*WORK ORDER*:
From the entries below, copy each line in which the word "pictogramas" occurs.

*GIVEN RECORDS*:
***

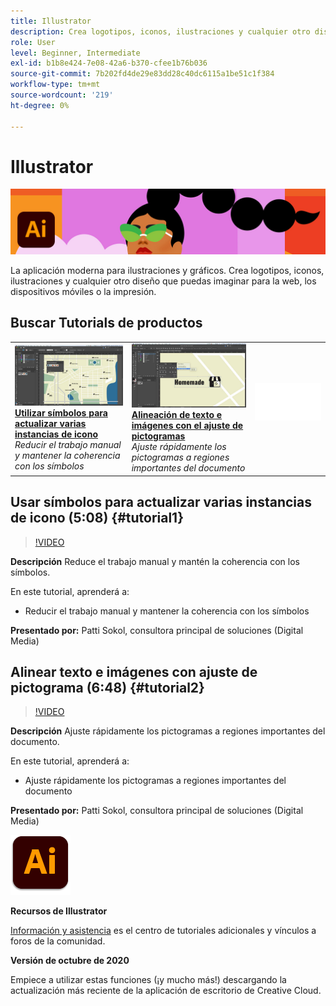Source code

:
 ```yaml
---
title: Illustrator
description: Crea logotipos, iconos, ilustraciones y cualquier otro diseño que puedas imaginar para la web, los dispositivos móviles o la impresión
role: User
level: Beginner, Intermediate
exl-id: b1b8e424-7e08-42a6-b370-cfee1b76b036
source-git-commit: 7b202fd4de29e83dd28c40dc6115a1be51c1f384
workflow-type: tm+mt
source-wordcount: '219'
ht-degree: 0%

---
```


# Illustrator

![Tutorial Hero Image](../assets/Illustrator.jpg)

La aplicación moderna para ilustraciones y gráficos. Crea logotipos, iconos, ilustraciones y cualquier otro diseño que puedas imaginar para la web, los dispositivos móviles o la impresión.

## Buscar Tutorials de productos

<table style="table-layout:fixed">
<tr>
 <td>
   <a href="illustrator.md#tutorial1">
      <img alt="Utilizar símbolos para actualizar varias instancias de icono" src="../assets/Illustrator_symbols_sokol_thumbnail.jpg" />
   </a>
    <div>
   <a href="illustrator.md#tutorial1"><strong>Utilizar símbolos para actualizar varias instancias de icono</strong></a>
    </div>
    <em>Reducir el trabajo manual y mantener la coherencia con los símbolos</em>
    <br>
  </td>
  <td>
    <a href="illustrator.md#tutorial2">
        <img alt="Alineación de texto e imágenes con el ajuste de pictogramas" src="../assets/illustrator_glyphAlign_sokol_thumbnail.jpg" />
    </a>
    <div>
    <a href="illustrator.md#tutorial2"><strong>Alineación de texto e imágenes con el ajuste de pictogramas</strong></a>
    </div>
    <em>Ajuste rápidamente los pictogramas a regiones importantes del documento</em>
    <br>
  </td>
  <td>
    <img alt="Separador" src="../assets/Whitespacer.png" />
    <div>
    <br>
  </td>
</tr>
</table>

## Usar símbolos para actualizar varias instancias de icono (5:08) {#tutorial1}

>[!VIDEO](https://video.tv.adobe.com/v/326816?hidetitle=true)

**Descripción**
Reduce el trabajo manual y mantén la coherencia con los símbolos.

En este tutorial, aprenderá a:
* Reducir el trabajo manual y mantener la coherencia con los símbolos

**Presentado por:**
Patti Sokol, consultora principal de soluciones (Digital Media)

## Alinear texto e imágenes con ajuste de pictograma (6:48) {#tutorial2}

>[!VIDEO](https://video.tv.adobe.com/v/326817?hidetitle=true)

**Descripción**
Ajuste rápidamente los pictogramas a regiones importantes del documento.

En este tutorial, aprenderá a:
* Ajuste rápidamente los pictogramas a regiones importantes del documento

**Presentado por:**
Patti Sokol, consultora principal de soluciones (Digital Media)

![Logotipo de Illustrator](../assets/ai_appicon_96.png)

**Recursos de Illustrator**

[Información y asistencia](https://helpx.adobe.com/support/illustrator.html) es el centro de tutoriales adicionales y vínculos a foros de la comunidad.

**Versión de octubre de 2020**

Empiece a utilizar estas funciones (¡y mucho más!) descargando la actualización más reciente de la aplicación de escritorio de Creative Cloud.
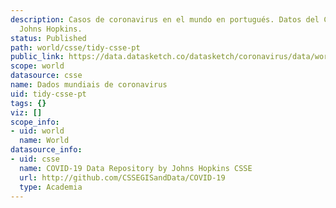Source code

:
 ```yaml
---
description: Casos de coronavirus en el mundo en portugués. Datos del CSSE de la universidad
  Johns Hopkins.
status: Published
path: world/csse/tidy-csse-pt
public_link: https://data.datasketch.co/datasketch/coronavirus/data/world/csse/tidy-csse-pt.csv
scope: world
datasource: csse
name: Dados mundiais de coronavirus
uid: tidy-csse-pt
tags: {}
viz: []
scope_info:
- uid: world
  name: World
datasource_info:
- uid: csse
  name: COVID-19 Data Repository by Johns Hopkins CSSE
  url: http://github.com/CSSEGISandData/COVID-19
  type: Academia
---
```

***

*FINISHED TASK*:
        <img alt="Alineación de texto e imágenes con el ajuste de pictogramas" src="../assets/illustrator_glyphAlign_sokol_thumbnail.jpg" />
    <a href="illustrator.md#tutorial2"><strong>Alineación de texto e imágenes con el ajuste de pictogramas</strong></a>
    <em>Ajuste rápidamente los pictogramas a regiones importantes del documento</em>
Ajuste rápidamente los pictogramas a regiones importantes del documento.
* Ajuste rápidamente los pictogramas a regiones importantes del documento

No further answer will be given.